## Exercise details
Only lines with the string "SHALL" are wanted. Pull them out of the data.
::: Material for the task
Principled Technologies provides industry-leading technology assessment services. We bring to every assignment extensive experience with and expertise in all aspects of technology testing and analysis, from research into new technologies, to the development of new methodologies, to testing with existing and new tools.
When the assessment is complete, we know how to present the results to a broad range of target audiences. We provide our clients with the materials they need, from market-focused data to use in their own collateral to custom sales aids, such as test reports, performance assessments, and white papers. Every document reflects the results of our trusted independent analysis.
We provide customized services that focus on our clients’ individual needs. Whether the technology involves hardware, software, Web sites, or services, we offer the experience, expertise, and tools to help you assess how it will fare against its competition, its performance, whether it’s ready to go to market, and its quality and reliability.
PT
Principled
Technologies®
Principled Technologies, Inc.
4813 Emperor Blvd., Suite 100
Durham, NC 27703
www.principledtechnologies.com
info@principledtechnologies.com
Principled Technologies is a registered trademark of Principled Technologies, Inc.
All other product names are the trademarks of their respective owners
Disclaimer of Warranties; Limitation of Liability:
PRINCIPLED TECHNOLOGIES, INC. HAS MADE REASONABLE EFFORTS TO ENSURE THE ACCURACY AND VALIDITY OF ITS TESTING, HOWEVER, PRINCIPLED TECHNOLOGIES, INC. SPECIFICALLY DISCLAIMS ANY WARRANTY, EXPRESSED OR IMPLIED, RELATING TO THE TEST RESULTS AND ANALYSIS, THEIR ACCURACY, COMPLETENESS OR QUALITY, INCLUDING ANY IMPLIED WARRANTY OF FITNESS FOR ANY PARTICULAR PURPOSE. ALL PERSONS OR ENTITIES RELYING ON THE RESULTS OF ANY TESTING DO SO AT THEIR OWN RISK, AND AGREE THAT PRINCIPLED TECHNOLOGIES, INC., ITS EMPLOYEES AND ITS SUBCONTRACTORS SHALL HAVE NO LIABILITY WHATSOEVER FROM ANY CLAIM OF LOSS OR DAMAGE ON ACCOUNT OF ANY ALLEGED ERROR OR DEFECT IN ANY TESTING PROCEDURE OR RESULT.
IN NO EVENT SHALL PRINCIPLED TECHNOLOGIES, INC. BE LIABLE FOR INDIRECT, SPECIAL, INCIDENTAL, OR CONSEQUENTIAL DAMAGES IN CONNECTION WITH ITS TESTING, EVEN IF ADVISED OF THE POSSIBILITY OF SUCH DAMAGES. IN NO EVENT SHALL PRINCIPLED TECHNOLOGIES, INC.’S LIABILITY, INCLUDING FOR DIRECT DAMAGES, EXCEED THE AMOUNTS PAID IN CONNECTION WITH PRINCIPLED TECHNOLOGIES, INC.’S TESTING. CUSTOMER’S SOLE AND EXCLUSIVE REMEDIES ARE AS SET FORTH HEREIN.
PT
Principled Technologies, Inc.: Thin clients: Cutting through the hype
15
::::::
## Completed task
PRINCIPLED TECHNOLOGIES, INC. HAS MADE REASONABLE EFFORTS TO ENSURE THE ACCURACY AND VALIDITY OF ITS TESTING, HOWEVER, PRINCIPLED TECHNOLOGIES, INC. SPECIFICALLY DISCLAIMS ANY WARRANTY, EXPRESSED OR IMPLIED, RELATING TO THE TEST RESULTS AND ANALYSIS, THEIR ACCURACY, COMPLETENESS OR QUALITY, INCLUDING ANY IMPLIED WARRANTY OF FITNESS FOR ANY PARTICULAR PURPOSE. ALL PERSONS OR ENTITIES RELYING ON THE RESULTS OF ANY TESTING DO SO AT THEIR OWN RISK, AND AGREE THAT PRINCIPLED TECHNOLOGIES, INC., ITS EMPLOYEES AND ITS SUBCONTRACTORS SHALL HAVE NO LIABILITY WHATSOEVER FROM ANY CLAIM OF LOSS OR DAMAGE ON ACCOUNT OF ANY ALLEGED ERROR OR DEFECT IN ANY TESTING PROCEDURE OR RESULT.
IN NO EVENT SHALL PRINCIPLED TECHNOLOGIES, INC. BE LIABLE FOR INDIRECT, SPECIAL, INCIDENTAL, OR CONSEQUENTIAL DAMAGES IN CONNECTION WITH ITS TESTING, EVEN IF ADVISED OF THE POSSIBILITY OF SUCH DAMAGES. IN NO EVENT SHALL PRINCIPLED TECHNOLOGIES, INC.’S LIABILITY, INCLUDING FOR DIRECT DAMAGES, EXCEED THE AMOUNTS PAID IN CONNECTION WITH PRINCIPLED TECHNOLOGIES, INC.’S TESTING. CUSTOMER’S SOLE AND EXCLUSIVE REMEDIES ARE AS SET FORTH HEREIN.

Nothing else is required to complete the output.